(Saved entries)
_ _ _ _ _ _ _
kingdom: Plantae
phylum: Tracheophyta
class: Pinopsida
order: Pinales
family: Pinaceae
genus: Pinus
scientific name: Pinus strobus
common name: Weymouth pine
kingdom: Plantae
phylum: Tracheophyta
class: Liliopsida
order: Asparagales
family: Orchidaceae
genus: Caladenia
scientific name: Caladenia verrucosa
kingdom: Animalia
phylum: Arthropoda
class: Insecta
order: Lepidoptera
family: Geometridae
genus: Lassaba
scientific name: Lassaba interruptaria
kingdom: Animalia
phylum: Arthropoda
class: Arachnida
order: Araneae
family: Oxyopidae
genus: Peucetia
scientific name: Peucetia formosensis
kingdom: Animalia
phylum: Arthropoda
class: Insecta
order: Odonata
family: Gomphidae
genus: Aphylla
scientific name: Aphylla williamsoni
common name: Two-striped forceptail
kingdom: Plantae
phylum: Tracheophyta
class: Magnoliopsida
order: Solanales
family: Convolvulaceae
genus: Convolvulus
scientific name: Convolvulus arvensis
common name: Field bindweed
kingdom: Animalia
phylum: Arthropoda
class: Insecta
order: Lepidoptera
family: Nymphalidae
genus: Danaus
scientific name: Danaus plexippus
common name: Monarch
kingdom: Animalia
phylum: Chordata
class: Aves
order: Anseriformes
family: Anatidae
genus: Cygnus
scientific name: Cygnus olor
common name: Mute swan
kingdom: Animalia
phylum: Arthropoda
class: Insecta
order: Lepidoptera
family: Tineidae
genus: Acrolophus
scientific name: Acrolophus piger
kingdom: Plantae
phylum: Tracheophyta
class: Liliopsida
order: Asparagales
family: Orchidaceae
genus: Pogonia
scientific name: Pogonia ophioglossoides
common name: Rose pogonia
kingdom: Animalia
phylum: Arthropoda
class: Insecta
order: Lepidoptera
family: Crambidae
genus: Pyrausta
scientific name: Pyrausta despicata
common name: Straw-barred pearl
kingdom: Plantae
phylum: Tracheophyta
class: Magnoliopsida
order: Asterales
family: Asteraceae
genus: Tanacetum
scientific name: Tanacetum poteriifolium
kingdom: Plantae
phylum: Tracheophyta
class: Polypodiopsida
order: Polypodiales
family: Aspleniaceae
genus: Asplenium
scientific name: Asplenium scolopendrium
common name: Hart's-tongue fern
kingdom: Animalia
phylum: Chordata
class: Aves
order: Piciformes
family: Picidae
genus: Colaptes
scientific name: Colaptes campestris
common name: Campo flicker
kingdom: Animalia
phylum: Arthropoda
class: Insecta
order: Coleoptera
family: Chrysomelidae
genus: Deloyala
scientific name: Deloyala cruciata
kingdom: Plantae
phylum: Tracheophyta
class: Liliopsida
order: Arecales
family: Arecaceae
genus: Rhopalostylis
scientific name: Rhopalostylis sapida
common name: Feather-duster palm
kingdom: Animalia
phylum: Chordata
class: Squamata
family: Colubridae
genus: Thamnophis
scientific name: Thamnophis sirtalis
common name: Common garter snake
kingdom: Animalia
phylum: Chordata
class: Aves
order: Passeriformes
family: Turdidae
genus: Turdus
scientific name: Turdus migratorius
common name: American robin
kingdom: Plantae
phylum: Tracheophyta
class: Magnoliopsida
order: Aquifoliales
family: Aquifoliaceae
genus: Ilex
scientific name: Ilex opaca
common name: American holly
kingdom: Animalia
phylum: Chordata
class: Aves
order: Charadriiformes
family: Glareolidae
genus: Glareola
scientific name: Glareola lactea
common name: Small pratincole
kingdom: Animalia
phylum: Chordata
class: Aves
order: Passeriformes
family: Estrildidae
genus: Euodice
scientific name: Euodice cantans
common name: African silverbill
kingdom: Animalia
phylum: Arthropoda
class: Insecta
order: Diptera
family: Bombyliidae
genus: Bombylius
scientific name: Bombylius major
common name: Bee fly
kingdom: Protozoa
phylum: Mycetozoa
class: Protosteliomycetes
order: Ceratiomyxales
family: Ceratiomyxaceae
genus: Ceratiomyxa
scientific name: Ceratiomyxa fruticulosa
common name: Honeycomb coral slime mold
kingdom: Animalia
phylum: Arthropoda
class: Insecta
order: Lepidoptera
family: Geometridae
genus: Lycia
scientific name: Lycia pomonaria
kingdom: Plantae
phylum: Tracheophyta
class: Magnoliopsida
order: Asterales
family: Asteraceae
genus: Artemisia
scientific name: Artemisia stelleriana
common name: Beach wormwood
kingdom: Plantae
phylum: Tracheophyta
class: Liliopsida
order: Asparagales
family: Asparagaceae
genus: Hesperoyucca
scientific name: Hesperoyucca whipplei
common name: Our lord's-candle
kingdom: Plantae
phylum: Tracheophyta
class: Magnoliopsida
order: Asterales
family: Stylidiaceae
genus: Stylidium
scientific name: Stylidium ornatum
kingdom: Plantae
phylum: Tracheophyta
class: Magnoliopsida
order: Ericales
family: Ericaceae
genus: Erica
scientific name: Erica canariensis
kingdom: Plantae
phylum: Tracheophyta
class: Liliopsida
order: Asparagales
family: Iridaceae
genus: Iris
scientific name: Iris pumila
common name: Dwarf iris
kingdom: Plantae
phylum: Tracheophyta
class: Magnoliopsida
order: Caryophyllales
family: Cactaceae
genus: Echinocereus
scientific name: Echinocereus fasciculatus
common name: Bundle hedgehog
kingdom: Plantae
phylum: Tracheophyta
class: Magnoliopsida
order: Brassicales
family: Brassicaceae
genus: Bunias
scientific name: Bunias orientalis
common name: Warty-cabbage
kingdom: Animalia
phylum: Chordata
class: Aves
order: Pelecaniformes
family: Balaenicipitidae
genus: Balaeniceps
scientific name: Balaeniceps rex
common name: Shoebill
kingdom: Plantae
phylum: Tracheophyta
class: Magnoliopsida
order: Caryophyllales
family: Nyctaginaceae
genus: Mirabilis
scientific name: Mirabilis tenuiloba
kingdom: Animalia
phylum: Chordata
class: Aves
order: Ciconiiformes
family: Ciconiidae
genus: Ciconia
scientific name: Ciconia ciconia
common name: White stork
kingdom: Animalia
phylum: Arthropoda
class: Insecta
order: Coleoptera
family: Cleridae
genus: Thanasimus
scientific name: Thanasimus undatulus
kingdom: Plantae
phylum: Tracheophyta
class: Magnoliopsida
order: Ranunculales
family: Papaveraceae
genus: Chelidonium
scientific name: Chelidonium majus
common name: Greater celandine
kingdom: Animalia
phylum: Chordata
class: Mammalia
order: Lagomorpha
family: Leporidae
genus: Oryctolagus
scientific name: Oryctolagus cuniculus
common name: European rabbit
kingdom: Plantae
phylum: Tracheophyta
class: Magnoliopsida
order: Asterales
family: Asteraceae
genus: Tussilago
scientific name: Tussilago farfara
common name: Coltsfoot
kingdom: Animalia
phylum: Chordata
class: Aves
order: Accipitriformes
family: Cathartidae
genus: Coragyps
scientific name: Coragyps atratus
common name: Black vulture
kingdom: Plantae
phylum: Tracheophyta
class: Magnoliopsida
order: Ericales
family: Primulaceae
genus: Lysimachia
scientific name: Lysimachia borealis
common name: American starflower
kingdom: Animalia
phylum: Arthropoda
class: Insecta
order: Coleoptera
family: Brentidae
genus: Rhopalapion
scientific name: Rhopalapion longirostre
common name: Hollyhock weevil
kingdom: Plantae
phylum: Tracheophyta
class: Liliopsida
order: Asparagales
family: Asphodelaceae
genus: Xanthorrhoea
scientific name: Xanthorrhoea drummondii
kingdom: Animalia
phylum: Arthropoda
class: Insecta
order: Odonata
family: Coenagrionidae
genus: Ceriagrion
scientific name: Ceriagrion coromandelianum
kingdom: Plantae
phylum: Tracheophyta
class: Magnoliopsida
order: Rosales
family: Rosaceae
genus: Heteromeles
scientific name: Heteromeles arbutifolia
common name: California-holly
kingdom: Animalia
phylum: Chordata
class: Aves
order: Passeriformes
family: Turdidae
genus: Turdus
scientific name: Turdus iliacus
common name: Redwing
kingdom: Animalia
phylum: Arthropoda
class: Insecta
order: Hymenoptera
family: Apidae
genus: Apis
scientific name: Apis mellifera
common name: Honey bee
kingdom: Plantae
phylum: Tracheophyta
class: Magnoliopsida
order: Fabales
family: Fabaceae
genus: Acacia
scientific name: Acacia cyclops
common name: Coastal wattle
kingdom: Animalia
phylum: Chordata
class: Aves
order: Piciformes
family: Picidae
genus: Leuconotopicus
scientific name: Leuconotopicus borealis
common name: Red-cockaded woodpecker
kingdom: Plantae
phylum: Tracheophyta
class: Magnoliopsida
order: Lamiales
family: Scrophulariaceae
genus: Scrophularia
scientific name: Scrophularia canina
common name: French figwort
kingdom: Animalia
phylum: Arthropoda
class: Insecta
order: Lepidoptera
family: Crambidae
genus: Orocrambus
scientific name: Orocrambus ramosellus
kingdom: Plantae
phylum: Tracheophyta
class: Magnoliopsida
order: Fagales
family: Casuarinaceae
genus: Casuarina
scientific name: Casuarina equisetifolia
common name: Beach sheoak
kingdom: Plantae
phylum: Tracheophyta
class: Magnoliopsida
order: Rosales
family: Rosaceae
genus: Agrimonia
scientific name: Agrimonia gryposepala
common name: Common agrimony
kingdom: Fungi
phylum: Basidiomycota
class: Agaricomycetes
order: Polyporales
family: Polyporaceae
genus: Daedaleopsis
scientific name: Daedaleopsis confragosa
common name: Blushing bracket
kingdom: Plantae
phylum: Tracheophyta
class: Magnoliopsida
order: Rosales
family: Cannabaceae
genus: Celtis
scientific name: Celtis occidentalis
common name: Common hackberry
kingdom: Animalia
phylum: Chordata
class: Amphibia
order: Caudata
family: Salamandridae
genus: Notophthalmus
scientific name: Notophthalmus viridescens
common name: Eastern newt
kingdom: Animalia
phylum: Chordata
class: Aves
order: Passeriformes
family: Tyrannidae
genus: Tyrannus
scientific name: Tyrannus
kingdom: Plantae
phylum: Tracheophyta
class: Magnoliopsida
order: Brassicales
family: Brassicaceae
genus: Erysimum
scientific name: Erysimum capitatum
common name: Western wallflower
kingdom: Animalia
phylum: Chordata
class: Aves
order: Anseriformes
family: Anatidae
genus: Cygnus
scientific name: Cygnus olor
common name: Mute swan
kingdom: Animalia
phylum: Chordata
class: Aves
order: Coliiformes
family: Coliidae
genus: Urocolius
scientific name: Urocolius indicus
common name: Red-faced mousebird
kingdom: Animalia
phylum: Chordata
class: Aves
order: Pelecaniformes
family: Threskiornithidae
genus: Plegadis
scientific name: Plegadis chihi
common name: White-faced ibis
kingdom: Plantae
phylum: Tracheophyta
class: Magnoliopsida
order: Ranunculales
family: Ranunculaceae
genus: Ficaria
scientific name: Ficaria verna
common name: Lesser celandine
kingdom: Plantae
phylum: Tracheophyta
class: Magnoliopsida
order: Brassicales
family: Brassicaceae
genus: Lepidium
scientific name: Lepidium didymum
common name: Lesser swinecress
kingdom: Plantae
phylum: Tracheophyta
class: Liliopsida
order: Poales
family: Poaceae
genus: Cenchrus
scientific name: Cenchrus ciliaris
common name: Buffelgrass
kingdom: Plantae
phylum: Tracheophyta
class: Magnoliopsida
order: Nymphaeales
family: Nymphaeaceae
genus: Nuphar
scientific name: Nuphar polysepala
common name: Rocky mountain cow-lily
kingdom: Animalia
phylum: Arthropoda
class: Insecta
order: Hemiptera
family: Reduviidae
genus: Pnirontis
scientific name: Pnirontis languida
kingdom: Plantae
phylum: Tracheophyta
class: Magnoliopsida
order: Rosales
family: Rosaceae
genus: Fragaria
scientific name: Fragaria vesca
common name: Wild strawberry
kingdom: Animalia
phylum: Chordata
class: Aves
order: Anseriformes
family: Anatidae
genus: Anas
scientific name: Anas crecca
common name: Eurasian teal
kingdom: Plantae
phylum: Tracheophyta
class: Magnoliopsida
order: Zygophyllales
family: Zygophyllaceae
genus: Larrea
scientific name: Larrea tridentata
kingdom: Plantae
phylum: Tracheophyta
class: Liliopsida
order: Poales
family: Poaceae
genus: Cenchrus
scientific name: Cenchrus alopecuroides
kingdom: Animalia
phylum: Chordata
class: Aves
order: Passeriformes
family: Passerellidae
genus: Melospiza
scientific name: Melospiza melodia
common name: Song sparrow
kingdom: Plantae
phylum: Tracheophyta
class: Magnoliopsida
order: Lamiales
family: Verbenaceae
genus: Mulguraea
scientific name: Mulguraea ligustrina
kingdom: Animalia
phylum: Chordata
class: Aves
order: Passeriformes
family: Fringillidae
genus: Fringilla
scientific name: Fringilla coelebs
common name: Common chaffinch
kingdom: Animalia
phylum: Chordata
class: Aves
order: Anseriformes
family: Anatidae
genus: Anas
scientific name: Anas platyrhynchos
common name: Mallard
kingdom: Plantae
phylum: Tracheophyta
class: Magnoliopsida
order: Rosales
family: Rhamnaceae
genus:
_ _ _ _ _ _ _
▶ REQUIREMENTS: Reproduce the items word for word, starting at the first line and ending at the line that contains "genus: Danaus", with both of those lines included.

▶ ANSWER TO THE PROBLEM:
kingdom: Plantae
phylum: Tracheophyta
class: Pinopsida
order: Pinales
family: Pinaceae
genus: Pinus
scientific name: Pinus strobus
common name: Weymouth pine
kingdom: Plantae
phylum: Tracheophyta
class: Liliopsida
order: Asparagales
family: Orchidaceae
genus: Caladenia
scientific name: Caladenia verrucosa
kingdom: Animalia
phylum: Arthropoda
class: Insecta
order: Lepidoptera
family: Geometridae
genus: Lassaba
scientific name: Lassaba interruptaria
kingdom: Animalia
phylum: Arthropoda
class: Arachnida
order: Araneae
family: Oxyopidae
genus: Peucetia
scientific name: Peucetia formosensis
kingdom: Animalia
phylum: Arthropoda
class: Insecta
order: Odonata
family: Gomphidae
genus: Aphylla
scientific name: Aphylla williamsoni
common name: Two-striped forceptail
kingdom: Plantae
phylum: Tracheophyta
class: Magnoliopsida
order: Solanales
family: Convolvulaceae
genus: Convolvulus
scientific name: Convolvulus arvensis
common name: Field bindweed
kingdom: Animalia
phylum: Arthropoda
class: Insecta
order: Lepidoptera
family: Nymphalidae
genus: Danaus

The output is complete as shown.